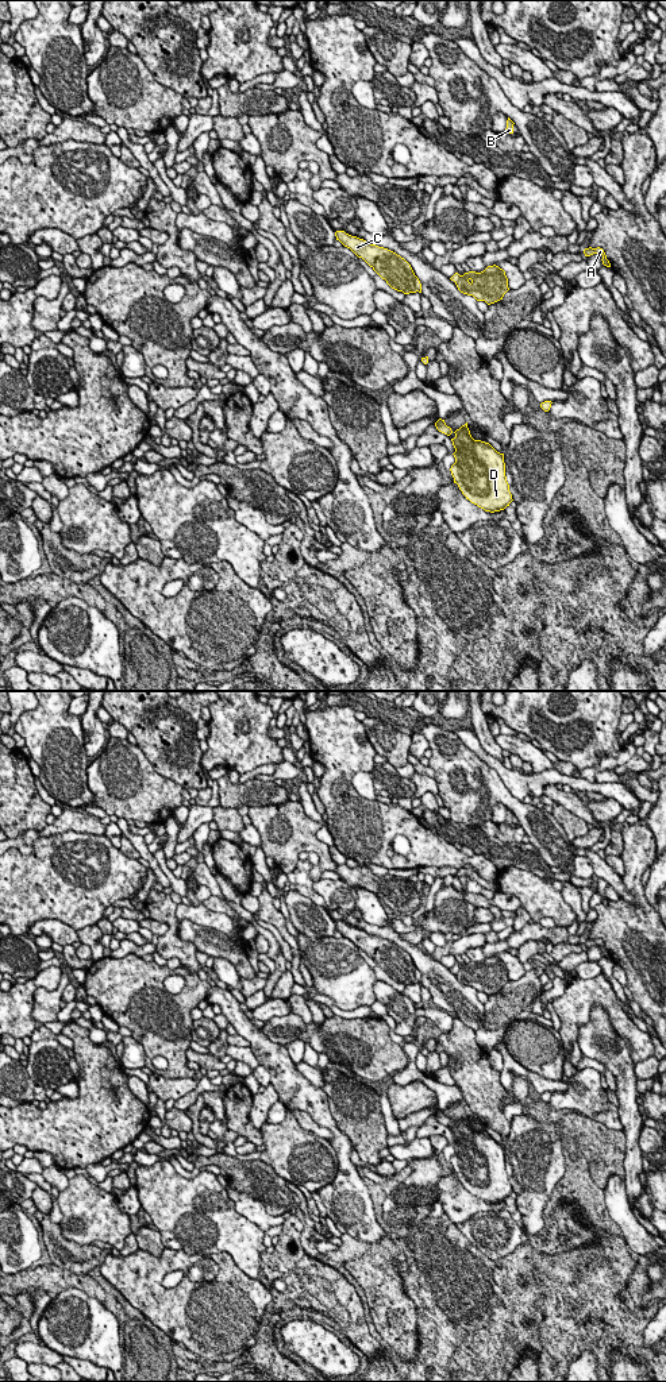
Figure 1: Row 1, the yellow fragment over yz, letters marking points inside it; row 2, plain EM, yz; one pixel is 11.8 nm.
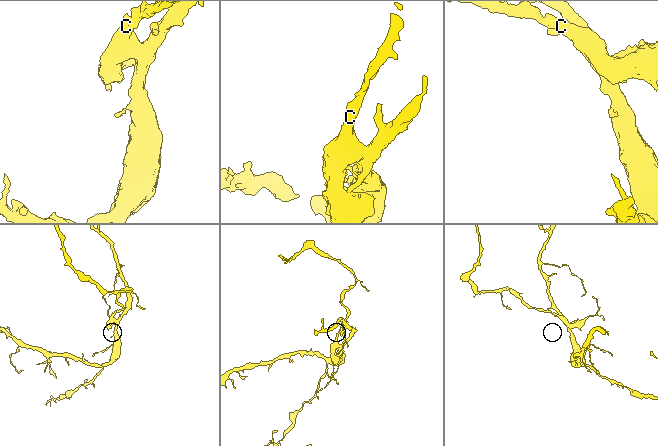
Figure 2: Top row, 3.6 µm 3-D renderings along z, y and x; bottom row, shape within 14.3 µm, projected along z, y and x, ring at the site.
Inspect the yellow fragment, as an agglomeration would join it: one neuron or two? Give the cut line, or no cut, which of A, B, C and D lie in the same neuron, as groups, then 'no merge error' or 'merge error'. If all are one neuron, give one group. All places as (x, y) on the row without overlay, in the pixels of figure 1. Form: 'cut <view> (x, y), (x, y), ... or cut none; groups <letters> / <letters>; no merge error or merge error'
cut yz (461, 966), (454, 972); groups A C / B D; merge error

--

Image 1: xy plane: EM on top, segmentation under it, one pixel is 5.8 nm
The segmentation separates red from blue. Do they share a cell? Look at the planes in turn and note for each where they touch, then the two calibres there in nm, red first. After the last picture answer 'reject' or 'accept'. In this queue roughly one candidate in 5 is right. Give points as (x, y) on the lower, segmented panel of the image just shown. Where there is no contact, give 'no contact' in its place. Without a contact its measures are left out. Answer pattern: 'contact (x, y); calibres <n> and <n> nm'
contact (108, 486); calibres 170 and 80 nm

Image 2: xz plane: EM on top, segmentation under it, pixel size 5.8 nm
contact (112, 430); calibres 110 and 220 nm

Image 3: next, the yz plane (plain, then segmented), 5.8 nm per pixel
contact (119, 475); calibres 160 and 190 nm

### What you are asked to do
In the entries above, find the line containing "Figure 1: Row" and the line containing "Figure 2: Top", then copy both and every line between them exactly, without any picture.

### Finished exercise
Figure 1: Row 1, the yellow fragment over yz, letters marking points inside it; row 2, plain EM, yz; one pixel is 11.8 nm.
Figure 2: Top row, 3.6 µm 3-D renderings along z, y and x; bottom row, shape within 14.3 µm, projected along z, y and x, ring at the site.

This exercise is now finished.